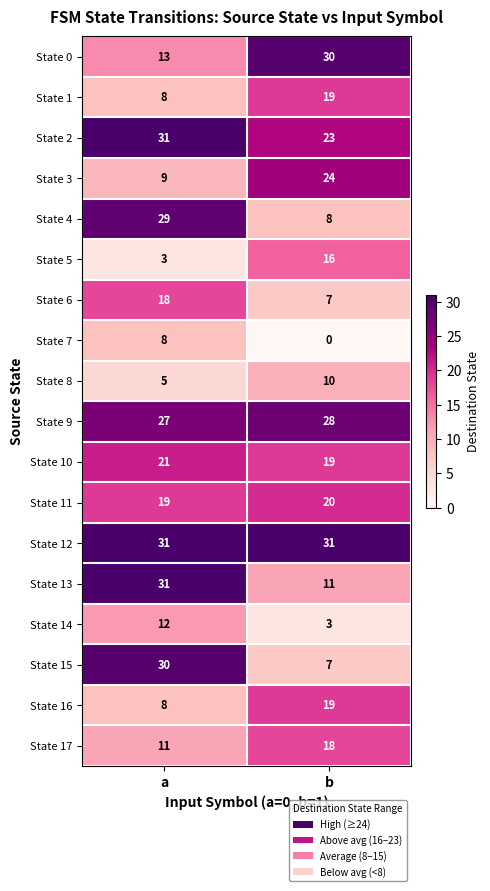

What is the total value across all series at b?

293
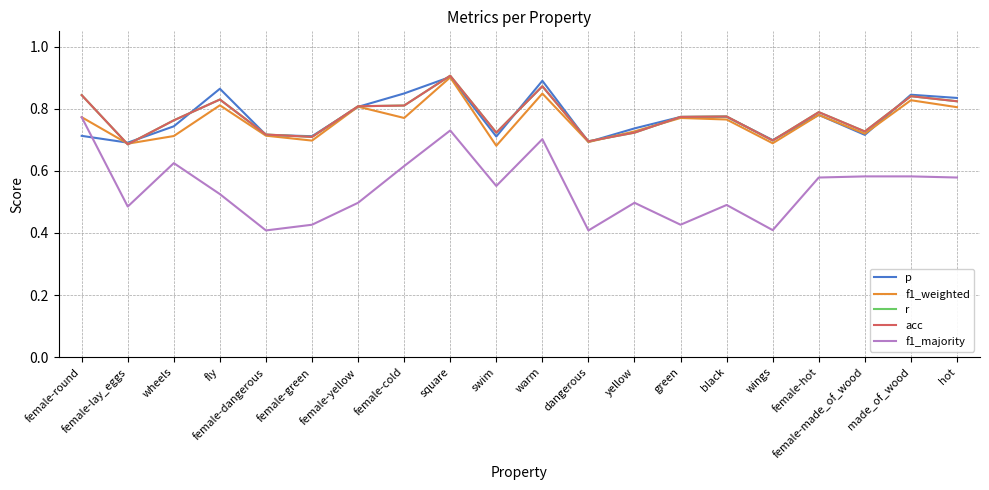

Does the chart have visible grid lines?

Yes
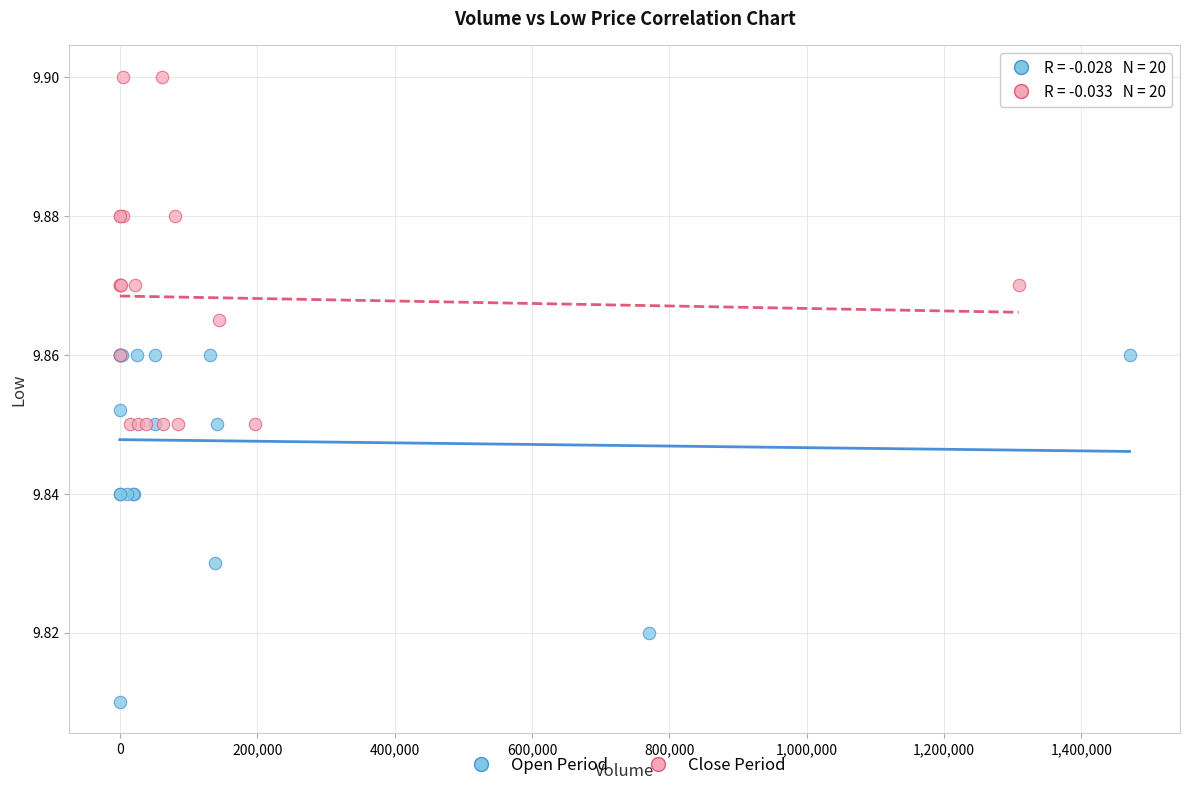

Which series contains the highest Y value?

Close Period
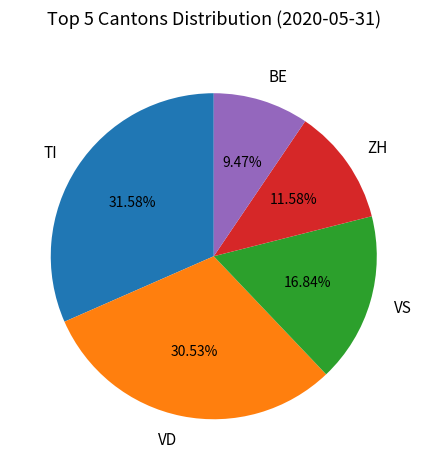

Which has a higher value, TI or BE?

TI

•••

Work item>
Pull from the records above each line that contains the string "value". Treat uppercase and lowercase letters as different.

Solution for this problem>
What is the total value across all series at b?
Which series contains the highest Y value?
Which has a higher value, TI or BE?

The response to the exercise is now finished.